● TRY IT
Pictures are not repeated. Every line from the beginning of the entries through the one with "Pakistan, its area" is restated exactly.

=-=-=-=-=

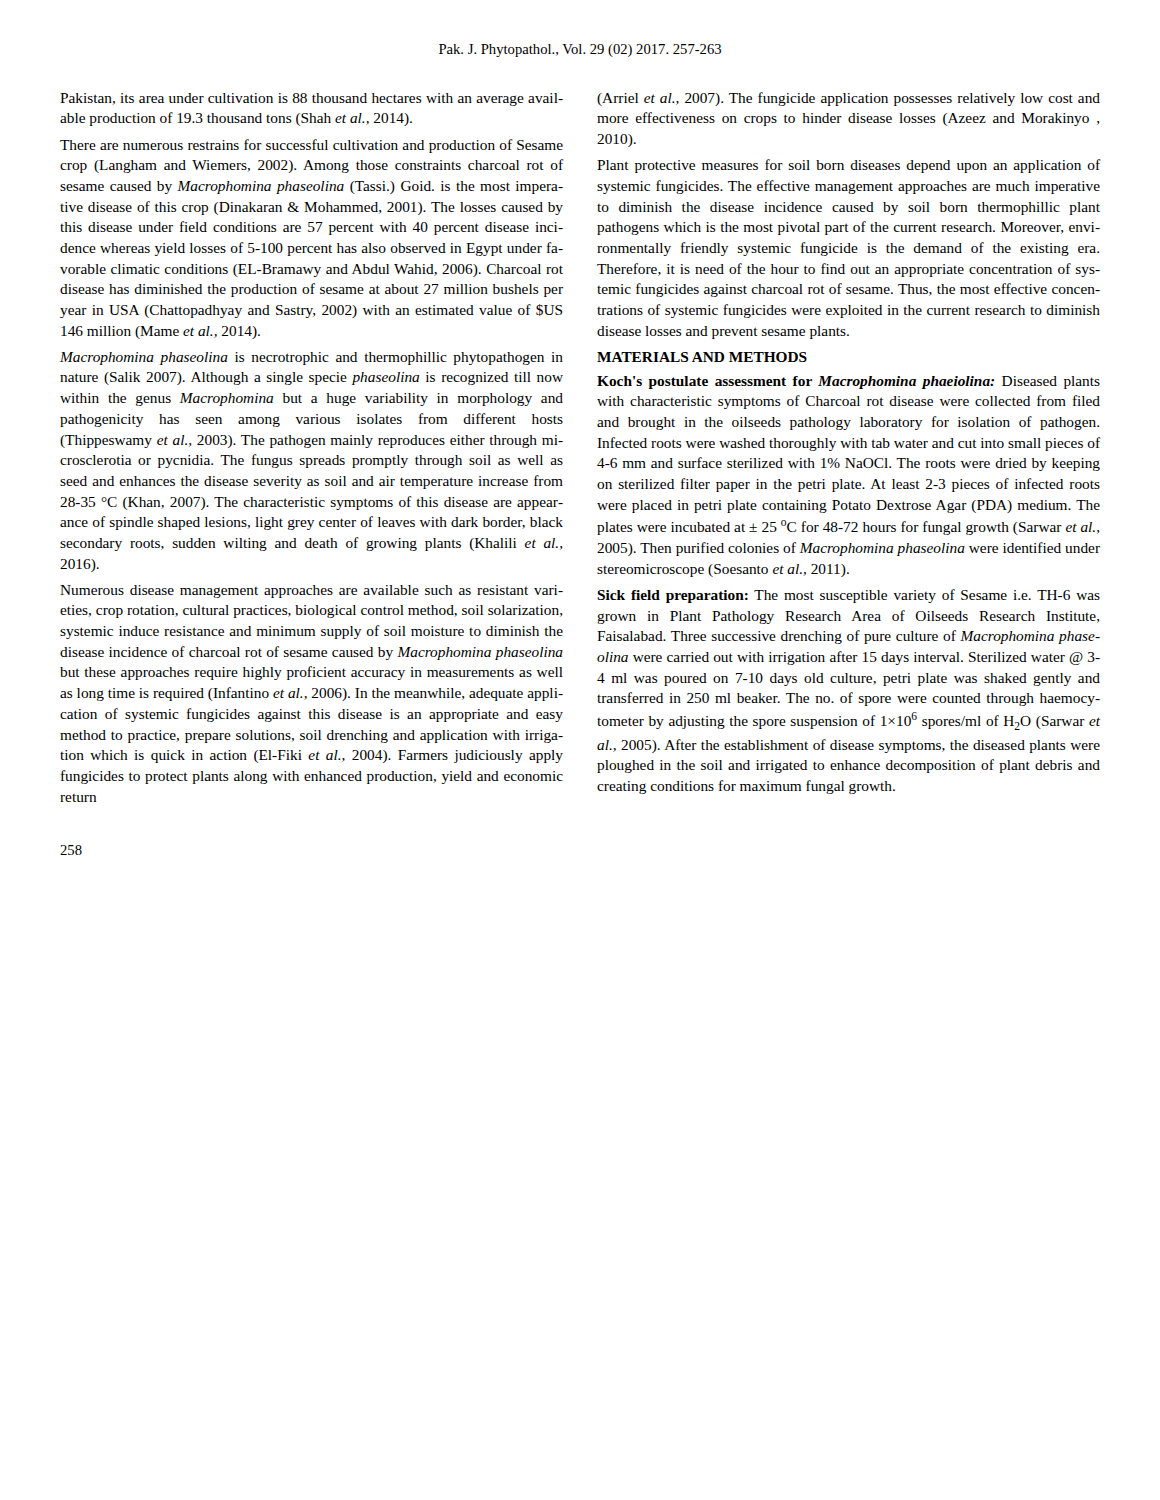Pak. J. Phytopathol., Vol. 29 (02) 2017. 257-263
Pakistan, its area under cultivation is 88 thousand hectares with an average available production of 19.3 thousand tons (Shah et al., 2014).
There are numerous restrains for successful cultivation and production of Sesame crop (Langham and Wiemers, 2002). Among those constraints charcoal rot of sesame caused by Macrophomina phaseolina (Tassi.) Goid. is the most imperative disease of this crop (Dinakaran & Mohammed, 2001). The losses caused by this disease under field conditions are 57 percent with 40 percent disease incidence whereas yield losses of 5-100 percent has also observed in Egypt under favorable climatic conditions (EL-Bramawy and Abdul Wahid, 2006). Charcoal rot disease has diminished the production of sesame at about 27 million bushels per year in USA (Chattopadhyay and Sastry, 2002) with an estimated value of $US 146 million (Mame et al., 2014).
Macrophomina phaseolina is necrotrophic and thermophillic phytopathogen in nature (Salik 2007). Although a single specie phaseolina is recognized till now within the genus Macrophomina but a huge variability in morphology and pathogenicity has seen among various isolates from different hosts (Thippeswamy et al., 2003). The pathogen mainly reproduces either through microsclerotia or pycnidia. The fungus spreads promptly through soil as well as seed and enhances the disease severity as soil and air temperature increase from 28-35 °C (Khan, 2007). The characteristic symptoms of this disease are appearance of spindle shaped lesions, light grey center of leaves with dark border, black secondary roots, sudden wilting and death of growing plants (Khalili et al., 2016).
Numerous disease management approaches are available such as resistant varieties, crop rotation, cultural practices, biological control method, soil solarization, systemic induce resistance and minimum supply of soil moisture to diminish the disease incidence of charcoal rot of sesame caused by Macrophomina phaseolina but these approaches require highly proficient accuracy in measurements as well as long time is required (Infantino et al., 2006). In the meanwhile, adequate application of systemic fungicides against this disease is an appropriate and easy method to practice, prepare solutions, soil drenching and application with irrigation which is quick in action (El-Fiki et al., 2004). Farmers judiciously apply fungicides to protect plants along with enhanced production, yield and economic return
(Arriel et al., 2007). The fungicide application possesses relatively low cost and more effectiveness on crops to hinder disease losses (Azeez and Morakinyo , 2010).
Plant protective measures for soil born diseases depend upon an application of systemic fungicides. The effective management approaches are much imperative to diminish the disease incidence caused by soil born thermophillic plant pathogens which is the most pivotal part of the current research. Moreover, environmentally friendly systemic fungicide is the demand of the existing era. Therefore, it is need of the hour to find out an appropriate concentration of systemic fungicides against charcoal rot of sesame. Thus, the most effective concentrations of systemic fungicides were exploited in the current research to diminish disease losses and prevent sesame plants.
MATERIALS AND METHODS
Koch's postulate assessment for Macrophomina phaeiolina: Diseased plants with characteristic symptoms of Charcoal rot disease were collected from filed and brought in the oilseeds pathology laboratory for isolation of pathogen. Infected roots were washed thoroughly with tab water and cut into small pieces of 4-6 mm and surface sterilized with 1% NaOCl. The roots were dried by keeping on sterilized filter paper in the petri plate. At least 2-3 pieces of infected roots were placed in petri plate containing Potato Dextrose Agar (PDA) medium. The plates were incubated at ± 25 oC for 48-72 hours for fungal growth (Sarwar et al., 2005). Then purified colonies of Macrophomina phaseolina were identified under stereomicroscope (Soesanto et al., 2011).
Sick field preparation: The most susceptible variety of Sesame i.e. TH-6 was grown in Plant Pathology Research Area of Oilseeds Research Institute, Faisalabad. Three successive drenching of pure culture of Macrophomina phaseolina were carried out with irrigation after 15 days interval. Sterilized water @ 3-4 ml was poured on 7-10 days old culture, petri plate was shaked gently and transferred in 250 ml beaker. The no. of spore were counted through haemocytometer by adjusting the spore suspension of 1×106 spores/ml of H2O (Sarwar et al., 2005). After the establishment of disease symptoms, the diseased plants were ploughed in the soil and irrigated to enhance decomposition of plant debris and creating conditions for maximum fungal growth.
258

=-=-=-=-=

● PROBLEM SOLUTION
Pak. J. Phytopathol., Vol. 29 (02) 2017. 257-263
Pakistan, its area under cultivation is 88 thousand hectares with an average available production of 19.3 thousand tons (Shah et al., 2014).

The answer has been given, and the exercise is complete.